**AIM OF THE EXERCISE**
Rewrite the mailing-list message on HTML accessibility issues, starting with "4 Points already" and going on through "positioning navigation links.". Switch "incomplete" to "unfinished" along the way.

**PASSAGE FOR REVIEW**
-- -- --
From: Charles McCathieNevile <charlesn@sunrise.srl.rmit.edu.au>
Date: Sun, 19 Jul 1998 13:29:49 +1000 (EST)
To: WAI <w3c-wai-ig@w3.org>
Message-ID: <Pine.SUN.3.91.980719131741.22941E-100000@sunrise.srl.rmit.edu.au>
There is a beginning at http://saltimbocca.srl.rmit.edu.au/wai/mygl.html

The basis is to identify each HTML element, and outline the issues 
raised. This was something I knocked up to demonstrate the idea in half 
an hour, not a finished product, but I would welcome feedback.

4 Points already raised:
1 It is incomplete. Yes - I have only worked on it for half an hour on 
Friday. If it seems worthwhile it should be relatively easy to complete

2 It does not cover all issues. There are some accessibility issues which 
do not relate to elements (or even attributes, which will be included in 
a finished version). An example is Sue's recent question about 
positioning navigation links.

3 It is no help to somebody who does not know how HTML works, but only 
uses an editor like FrontPage or Netscape Composer. This is true.
-- -- --
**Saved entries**
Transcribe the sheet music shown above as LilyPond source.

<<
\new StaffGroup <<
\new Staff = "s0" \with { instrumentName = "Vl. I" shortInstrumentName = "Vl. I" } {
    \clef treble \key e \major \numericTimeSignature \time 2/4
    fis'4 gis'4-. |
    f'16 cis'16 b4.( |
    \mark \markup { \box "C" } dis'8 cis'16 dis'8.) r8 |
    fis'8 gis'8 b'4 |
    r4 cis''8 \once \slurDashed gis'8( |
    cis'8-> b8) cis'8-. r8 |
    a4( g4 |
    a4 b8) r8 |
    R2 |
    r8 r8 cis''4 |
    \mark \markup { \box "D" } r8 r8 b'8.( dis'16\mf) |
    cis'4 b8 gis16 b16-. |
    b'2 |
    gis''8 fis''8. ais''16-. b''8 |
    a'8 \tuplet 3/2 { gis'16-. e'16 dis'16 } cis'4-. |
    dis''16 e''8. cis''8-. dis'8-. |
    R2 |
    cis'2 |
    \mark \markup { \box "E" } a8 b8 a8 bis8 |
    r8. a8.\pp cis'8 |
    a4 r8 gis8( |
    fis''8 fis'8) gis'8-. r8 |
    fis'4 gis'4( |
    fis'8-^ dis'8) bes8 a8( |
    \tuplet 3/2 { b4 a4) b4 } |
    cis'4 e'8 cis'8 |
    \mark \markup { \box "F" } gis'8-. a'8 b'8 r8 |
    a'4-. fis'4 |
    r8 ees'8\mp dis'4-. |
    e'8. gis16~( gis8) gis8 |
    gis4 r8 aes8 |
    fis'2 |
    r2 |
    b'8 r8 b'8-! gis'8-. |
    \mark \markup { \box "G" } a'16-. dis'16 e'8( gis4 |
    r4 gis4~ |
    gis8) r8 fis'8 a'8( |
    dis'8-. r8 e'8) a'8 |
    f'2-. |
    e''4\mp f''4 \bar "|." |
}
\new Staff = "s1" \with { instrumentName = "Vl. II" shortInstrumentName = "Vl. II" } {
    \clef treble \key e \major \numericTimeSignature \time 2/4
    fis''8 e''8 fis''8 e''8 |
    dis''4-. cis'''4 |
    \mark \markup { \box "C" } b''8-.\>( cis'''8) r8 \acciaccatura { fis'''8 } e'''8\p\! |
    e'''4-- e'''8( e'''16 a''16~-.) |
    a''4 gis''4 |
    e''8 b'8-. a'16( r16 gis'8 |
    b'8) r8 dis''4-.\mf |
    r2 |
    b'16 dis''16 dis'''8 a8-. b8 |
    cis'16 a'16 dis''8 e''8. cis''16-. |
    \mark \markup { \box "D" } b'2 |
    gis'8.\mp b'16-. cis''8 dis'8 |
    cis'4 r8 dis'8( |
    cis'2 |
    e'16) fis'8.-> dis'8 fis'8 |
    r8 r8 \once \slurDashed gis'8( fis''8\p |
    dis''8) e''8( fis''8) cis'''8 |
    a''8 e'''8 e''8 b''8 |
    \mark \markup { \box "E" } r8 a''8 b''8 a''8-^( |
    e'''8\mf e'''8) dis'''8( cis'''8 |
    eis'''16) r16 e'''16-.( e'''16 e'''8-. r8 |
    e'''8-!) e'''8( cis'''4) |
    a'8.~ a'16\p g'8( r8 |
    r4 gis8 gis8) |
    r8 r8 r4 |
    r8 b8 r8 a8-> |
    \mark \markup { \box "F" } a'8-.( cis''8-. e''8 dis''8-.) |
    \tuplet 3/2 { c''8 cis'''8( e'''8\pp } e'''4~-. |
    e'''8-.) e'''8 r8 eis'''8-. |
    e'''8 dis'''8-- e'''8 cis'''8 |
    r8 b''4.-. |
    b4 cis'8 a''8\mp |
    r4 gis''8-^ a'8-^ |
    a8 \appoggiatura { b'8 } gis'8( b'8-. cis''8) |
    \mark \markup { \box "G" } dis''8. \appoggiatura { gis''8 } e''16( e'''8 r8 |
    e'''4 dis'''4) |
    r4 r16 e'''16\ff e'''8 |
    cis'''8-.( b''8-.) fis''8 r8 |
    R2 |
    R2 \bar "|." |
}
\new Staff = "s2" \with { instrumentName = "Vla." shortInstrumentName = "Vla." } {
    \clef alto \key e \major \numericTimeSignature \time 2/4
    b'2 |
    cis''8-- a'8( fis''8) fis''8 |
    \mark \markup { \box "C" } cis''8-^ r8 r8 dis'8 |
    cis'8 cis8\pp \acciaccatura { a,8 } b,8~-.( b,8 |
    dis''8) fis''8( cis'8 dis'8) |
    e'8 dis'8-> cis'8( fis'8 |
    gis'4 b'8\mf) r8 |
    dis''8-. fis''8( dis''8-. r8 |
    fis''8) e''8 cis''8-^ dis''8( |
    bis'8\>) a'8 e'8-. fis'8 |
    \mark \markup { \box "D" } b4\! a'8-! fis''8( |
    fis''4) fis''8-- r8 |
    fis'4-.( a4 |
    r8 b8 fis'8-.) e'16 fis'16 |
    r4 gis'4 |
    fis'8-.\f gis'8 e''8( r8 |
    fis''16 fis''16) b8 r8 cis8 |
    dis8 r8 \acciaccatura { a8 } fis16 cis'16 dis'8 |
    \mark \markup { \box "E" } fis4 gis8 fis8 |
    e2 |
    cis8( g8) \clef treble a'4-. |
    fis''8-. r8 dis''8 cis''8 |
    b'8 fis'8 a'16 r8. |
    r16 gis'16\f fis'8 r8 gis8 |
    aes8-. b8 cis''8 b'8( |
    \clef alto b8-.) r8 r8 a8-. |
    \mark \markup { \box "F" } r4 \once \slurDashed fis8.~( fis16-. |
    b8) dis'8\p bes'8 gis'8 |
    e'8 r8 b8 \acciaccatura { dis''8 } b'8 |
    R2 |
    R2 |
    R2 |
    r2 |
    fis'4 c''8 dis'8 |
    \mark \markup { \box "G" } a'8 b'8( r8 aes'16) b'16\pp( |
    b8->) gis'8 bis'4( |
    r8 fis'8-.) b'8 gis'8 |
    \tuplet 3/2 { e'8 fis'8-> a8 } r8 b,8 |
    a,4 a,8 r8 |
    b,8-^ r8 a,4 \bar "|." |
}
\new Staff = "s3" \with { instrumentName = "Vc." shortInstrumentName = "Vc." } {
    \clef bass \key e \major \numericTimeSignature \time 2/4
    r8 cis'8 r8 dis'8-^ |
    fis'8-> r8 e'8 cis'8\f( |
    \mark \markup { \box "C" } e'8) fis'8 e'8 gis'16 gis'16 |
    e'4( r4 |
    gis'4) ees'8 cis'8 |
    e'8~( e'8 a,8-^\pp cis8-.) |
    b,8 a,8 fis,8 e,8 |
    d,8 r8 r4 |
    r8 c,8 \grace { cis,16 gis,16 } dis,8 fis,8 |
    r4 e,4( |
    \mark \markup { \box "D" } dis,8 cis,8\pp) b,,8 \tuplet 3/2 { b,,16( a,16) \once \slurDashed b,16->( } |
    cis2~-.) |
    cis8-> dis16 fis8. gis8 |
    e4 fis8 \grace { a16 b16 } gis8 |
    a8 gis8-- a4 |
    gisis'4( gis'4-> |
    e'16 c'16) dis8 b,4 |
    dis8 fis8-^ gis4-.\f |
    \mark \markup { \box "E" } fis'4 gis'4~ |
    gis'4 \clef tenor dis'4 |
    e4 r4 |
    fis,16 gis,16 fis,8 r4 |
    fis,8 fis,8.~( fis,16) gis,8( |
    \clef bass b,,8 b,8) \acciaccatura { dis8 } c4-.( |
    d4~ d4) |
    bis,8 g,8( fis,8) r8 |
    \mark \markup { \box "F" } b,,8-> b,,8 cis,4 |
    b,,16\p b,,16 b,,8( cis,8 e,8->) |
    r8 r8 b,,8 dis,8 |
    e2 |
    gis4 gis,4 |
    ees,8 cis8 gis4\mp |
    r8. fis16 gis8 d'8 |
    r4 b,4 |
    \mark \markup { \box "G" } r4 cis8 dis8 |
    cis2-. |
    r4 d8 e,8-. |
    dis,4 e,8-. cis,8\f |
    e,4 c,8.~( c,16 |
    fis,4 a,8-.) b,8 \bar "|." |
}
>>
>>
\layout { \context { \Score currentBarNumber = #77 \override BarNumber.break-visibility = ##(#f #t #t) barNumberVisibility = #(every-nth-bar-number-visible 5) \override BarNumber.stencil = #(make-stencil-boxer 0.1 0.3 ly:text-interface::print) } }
-- -- --
**RESULT BELOW**
4 Points already raised:
1 It is unfinished. Yes - I have only worked on it for half an hour on 
Friday. If it seems worthwhile it should be relatively easy to complete

2 It does not cover all issues. There are some accessibility issues which 
do not relate to elements (or even attributes, which will be included in 
a finished version). An example is Sue's recent question about 
positioning navigation links.